On Tue, 2023-01-31 at 11:31 +0000, Reshetova, Elena wrote:
> > On Mon, 2023-01-30 at 07:42 +0000, Reshetova, Elena wrote:
> > [...]
> > > > The big threat from most devices (including the thunderbolt
> > > > classes) is that they can DMA all over memory.  However, this
> > > > isn't really a threat in CC (well until PCI becomes able to do
> > > > encrypted DMA) because the device has specific unencrypted
> > > > buffers set aside for the expected DMA. If it writes outside
> > > > that CC integrity will detect it and if it reads outside that
> > > > it gets unintelligible ciphertext.  So we're left with the
> > > > device trying to trick secrets out of us by returning
> > > > unexpected data.
> > > 
> > > Yes, by supplying the input that hasn’t been expected. This is
> > > exactly the case we were trying to fix here for example:
> > >
> >
> > > I do agree that this case is less severe when others where memory
> > > corruption/buffer overrun can happen, like here:
> > >
> >
> > > But we are trying to fix all issues we see now (prioritizing the
> > > second ones though).
> > 
> > I don't see how MSI table sizing is a bug in the category we've
> > defined.  The very text of the changelog says "resulting in a
> > kernel page fault in pci_write_msg_msix()."  which is a crash,
> > which I thought we were agreeing was out of scope for CC attacks?
> As I said this is an example of a crash and on the first look
> might not lead to the exploitable condition (albeit attackers are
> creative).
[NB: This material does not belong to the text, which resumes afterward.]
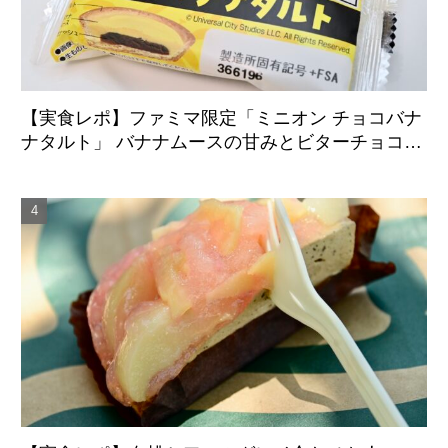
【実食レポ】ファミマ限定「ミニオン チョコバナ
ナタルト」 バナナムースの甘みとビターチョコが
好相性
But we noticed this one while fuzzing and it was common
> enough that prevented fuzzer going deeper into the virtio devices
> driver fuzzing. The core PCI/MSI doesn’t seem to have that many
> easily triggerable Other examples in virtio patchset are more severe.

You cited this as your example.  I'm pointing out it seems to be an
event of the class we've agreed not to consider because it's an oops
not an exploit.  If there are examples of fixing actual exploits to CC
VMs, what are they?

This patch is, however, an example of the problem everyone else on the
thread is complaining about: a patch which adds an unnecessary check to
the MSI subsystem; unnecessary because it doesn't fix a CC exploit and
in the real world the tables are correct (or the manufacturer is
quickly chastened), so it adds overhead to no benefit.

> > see what else it could detect given the signal will be smothered by
> > oopses and secondly I think the PCI interface is likely the wrong
> > place to begin and you should probably begin on the virtio bus and
> > the hypervisor generated configuration space.
> This is exactly what we do. We don’t fuzz from the PCI config space,
> we supply inputs from the host/vmm via the legitimate interfaces that
> it can inject them to the guest: whenever guest requests a pci config
> space (which is controlled by host/hypervisor as you said) read
> operation, it gets input injected by the kafl fuzzer.  Same for other
> interfaces that are under control of host/VMM (MSRs, port IO, MMIO,
> anything that goes via #VE handler in our case). When it comes to
> virtio, we employ  two different fuzzing techniques: directly
> injecting kafl fuzz input when virtio core or virtio drivers gets the
> data received from the host (via injecting input in functions
> virtio16/32/64_to_cpu and others) and directly fuzzing DMA memory
> pages using kfx fuzzer. More information can be found in 

Given that we previously agreed that oppses and other DoS attacks are
out of scope for CC, I really don't think fuzzing, which primarily
finds oopses, is at all a useful tool unless you filter the results by
the question "could we exploit this in a CC VM to reveal secrets". 
Without applying that filter you're sending a load of patches which
don't really do much to reduce the CC attack surface and which do annoy
non-CC people because they add pointless checks to things they expect
the cards and config tables to get right.